* _WHAT TO WORK ON_: Wherever the string "quote" appears in the entries below, return the line that holds it.

[Dataset entries]
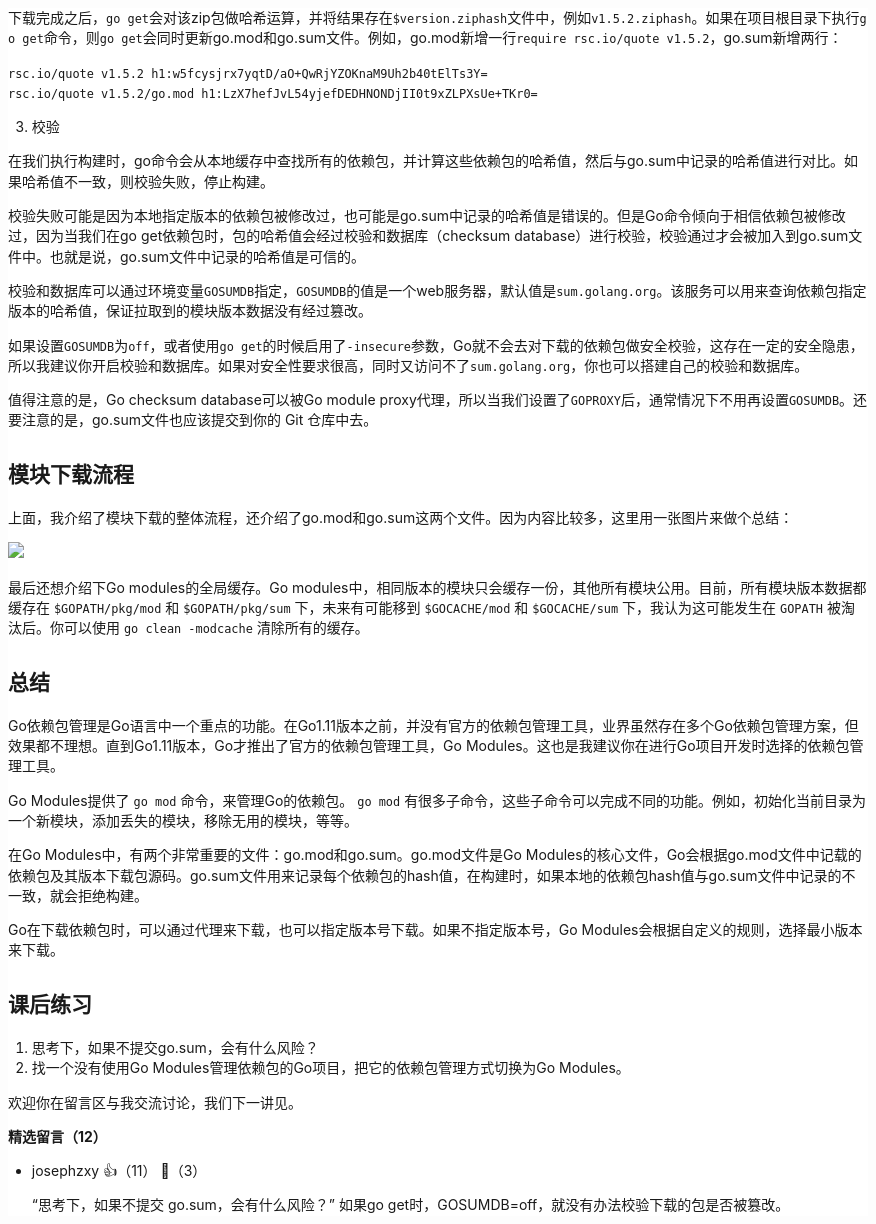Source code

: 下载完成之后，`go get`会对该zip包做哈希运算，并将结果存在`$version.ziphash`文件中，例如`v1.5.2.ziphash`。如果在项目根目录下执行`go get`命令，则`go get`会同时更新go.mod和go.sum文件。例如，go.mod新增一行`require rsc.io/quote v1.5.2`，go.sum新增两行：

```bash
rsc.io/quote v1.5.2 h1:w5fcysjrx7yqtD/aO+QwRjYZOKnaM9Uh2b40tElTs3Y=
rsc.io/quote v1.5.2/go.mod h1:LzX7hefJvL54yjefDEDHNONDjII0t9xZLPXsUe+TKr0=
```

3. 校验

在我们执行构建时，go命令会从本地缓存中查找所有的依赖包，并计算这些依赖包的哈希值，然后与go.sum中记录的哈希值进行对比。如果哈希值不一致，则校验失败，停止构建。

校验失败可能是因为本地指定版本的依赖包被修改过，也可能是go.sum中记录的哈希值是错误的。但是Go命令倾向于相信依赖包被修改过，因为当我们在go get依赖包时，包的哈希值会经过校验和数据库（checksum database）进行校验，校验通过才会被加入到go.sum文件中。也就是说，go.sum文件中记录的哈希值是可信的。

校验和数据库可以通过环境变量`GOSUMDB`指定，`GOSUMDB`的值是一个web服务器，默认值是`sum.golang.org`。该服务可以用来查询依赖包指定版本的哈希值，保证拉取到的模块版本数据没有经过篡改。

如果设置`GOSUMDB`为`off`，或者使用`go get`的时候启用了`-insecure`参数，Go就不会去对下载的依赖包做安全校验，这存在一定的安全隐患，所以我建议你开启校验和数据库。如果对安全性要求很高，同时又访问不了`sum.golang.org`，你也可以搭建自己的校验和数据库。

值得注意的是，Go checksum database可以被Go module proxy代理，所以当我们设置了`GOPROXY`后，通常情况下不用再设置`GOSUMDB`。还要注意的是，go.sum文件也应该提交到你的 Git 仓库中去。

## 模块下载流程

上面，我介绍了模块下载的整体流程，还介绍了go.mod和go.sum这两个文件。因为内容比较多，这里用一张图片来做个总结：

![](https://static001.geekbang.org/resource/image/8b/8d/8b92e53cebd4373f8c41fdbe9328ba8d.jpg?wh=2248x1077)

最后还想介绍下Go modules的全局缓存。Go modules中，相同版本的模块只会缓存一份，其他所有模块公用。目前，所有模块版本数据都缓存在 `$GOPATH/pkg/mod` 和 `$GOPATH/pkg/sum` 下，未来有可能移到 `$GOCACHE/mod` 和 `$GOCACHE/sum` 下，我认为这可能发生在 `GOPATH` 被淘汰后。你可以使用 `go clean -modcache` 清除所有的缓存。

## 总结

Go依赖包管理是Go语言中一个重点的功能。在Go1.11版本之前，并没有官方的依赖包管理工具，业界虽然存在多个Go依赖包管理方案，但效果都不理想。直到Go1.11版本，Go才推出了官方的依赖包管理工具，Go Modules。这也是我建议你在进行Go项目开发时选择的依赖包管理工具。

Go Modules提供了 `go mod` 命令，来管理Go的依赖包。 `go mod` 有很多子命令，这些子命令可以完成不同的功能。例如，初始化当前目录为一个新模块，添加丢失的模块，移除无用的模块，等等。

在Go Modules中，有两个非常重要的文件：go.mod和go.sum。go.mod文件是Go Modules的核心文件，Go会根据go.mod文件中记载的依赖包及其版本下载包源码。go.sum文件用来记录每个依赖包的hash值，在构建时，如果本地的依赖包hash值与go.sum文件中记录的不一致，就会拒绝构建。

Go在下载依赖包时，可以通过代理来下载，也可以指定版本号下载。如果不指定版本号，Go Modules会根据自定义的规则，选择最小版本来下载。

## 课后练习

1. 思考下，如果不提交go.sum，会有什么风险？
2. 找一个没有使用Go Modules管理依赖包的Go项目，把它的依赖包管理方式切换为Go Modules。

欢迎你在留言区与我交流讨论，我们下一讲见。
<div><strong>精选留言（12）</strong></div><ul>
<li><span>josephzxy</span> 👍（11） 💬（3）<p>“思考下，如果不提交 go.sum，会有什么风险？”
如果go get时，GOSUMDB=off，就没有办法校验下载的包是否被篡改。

* _RESPONSE_:
: 下载完成之后，`go get`会对该zip包做哈希运算，并将结果存在`$version.ziphash`文件中，例如`v1.5.2.ziphash`。如果在项目根目录下执行`go get`命令，则`go get`会同时更新go.mod和go.sum文件。例如，go.mod新增一行`require rsc.io/quote v1.5.2`，go.sum新增两行：
rsc.io/quote v1.5.2 h1:w5fcysjrx7yqtD/aO+QwRjYZOKnaM9Uh2b40tElTs3Y=
rsc.io/quote v1.5.2/go.mod h1:LzX7hefJvL54yjefDEDHNONDjII0t9xZLPXsUe+TKr0=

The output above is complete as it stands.